2024年12月22日(日)

世界潮流を読む 岡崎研究所論評集

2024年10月10日

 言い換えれば、核兵器の安全性と実効性の確保のために必要であれば、核実験の再開もありうるとのスタンスであった。共和党系の関係者にも幅があり、核実験再開を主張する者からより慎重な者までいて、その妥協の産物がこのような表現になったと思われる。

 この論考でラステンが懸念を示しているのは、トランプが次期大統領になれば、米国の核実験再開が現実のものとなる可能性である。問題は、いくら米国が「安全性と信頼性のため」といっても、世の中はその額面通りに受け止めるわけではないということである。

 世界には、新型の核兵器の開発のために、核実験でその作動状況を検証・確認したいと考えている国がいくつもある。北朝鮮、ロシア、中国、インド、パキスタンといった国は、米国が核実験を再開してくれたら、「機会の窓が開いた」「助かった」と感じ、後に続くであろう。外形的には「安全性と信頼性のため」の核実験と、新型の核兵器の開発のための核実験とを区別することはできない。

実験再開は米国にとってマイナスの側面も

 これまでの核実験の数については、さまざまな統計数字があるが、大方の見るところ、1945年以来、全世界で2000回以上もの核実験が行われたが、回数が最も多いのが米国の1100回以上で、次いでソ連の700回以上である。核実験の重要目的はデータの取得であり、過去の核実験から最も多くのデータを取得してきているのは米国である。裏側から見れば、グローバルに核実験がなされない状況から最も大きな利益を得ているのは米国である。
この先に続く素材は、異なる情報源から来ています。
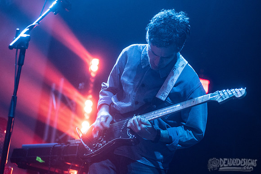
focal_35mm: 88
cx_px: 144
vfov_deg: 15.5
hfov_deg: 23.0
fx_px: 641
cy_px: 90
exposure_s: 1/100
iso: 3200
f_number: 3.2
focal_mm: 80
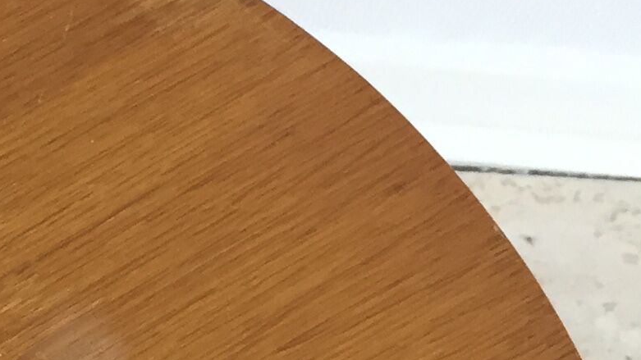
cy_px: 567
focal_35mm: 132
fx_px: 2243
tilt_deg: -75.2
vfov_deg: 8.9
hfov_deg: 15.2
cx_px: -287
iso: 40
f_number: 2.2
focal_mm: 4.15
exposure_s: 1/33
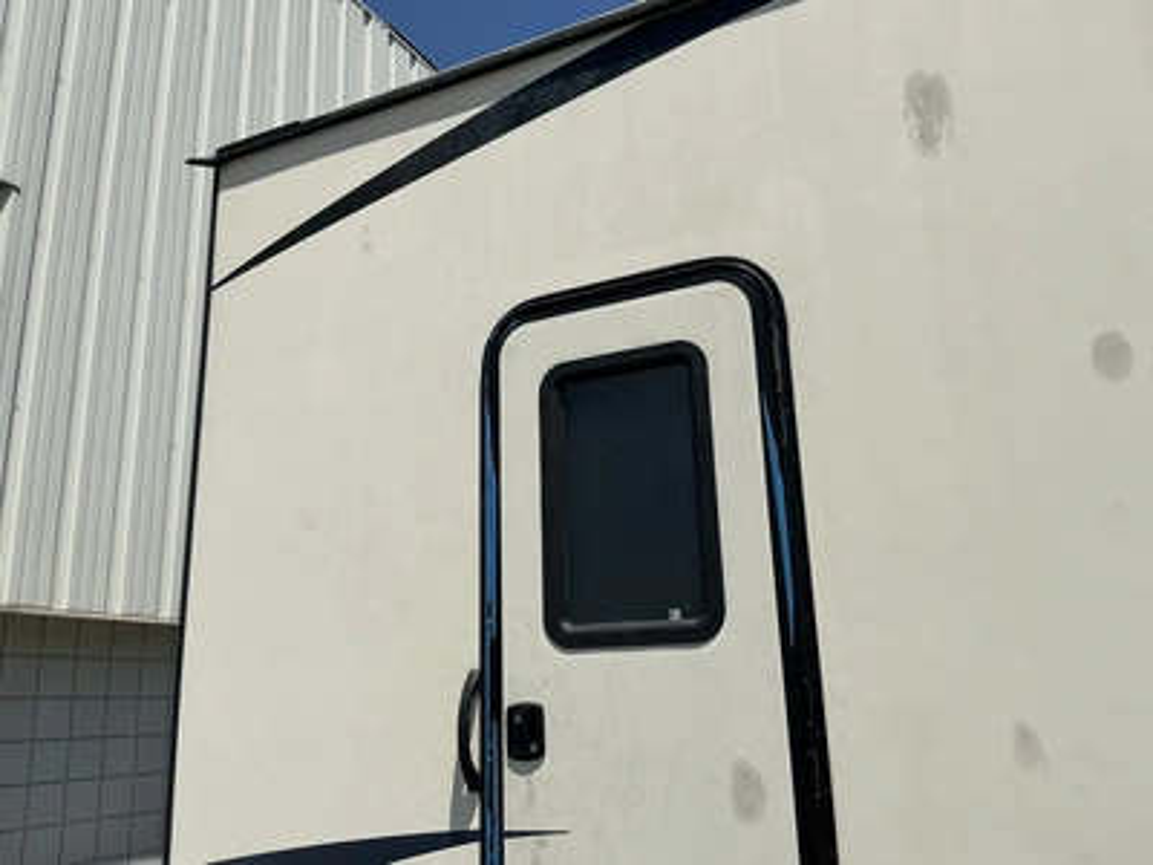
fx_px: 933
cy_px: 432
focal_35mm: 28
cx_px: 576
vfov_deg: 49.7
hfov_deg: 63.4
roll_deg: +2.1
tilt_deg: +15.7
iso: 25
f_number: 1.8
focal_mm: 3
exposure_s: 1/3788
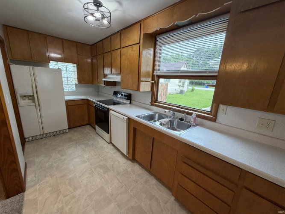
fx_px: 115
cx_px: 142
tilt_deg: -12.7
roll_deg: -2.5
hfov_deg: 102.1
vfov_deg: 85.7
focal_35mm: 14
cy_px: 107
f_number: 2.2
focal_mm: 2.2
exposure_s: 1/120
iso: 250
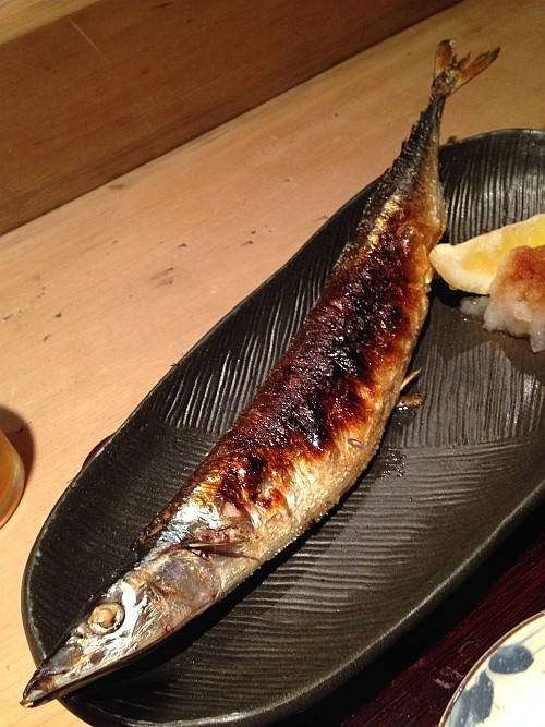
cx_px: 272
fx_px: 693
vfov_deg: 55.4
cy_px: 364
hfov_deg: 42.9
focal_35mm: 33
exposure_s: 1/20
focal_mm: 4.12
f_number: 2.4
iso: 200
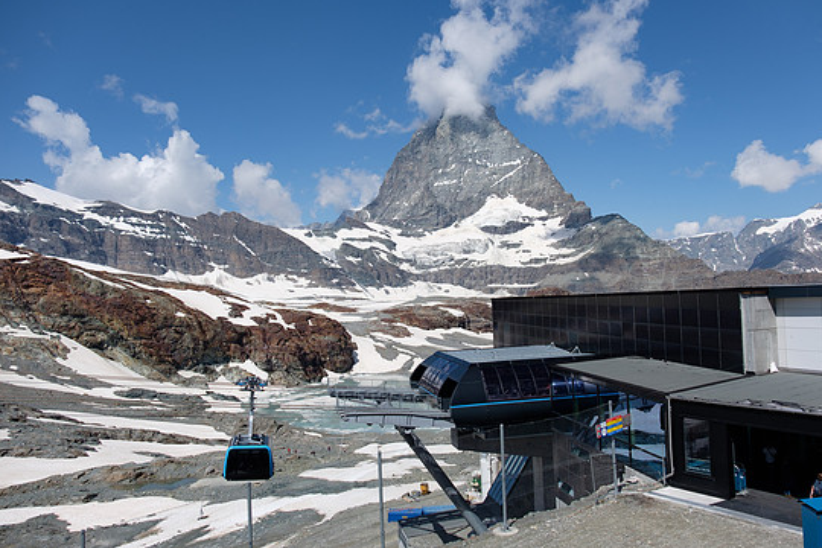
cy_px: 264
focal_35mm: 29
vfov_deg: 45.0
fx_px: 662
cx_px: 428
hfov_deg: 63.6
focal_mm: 18
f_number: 5.6
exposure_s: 1/1400
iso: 200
 このように、核実験禁止を国際的な規範とすることは「強者による現状固定」という側面がある(もちろん「現状固定によって悪化を防ぐ」という意味もあるが)。これは、5カ国のみを核兵器国と認める核不拡散条約(NPT)と同じ構造である。

 共和党系も一枚岩ではないので、トランプ政権になれば核実験再開になると決まっているわけではないが、米国自身がそうした構造を自分で壊そうするのであれば、自らの利益を自ら害する行動と言わざるを得ない。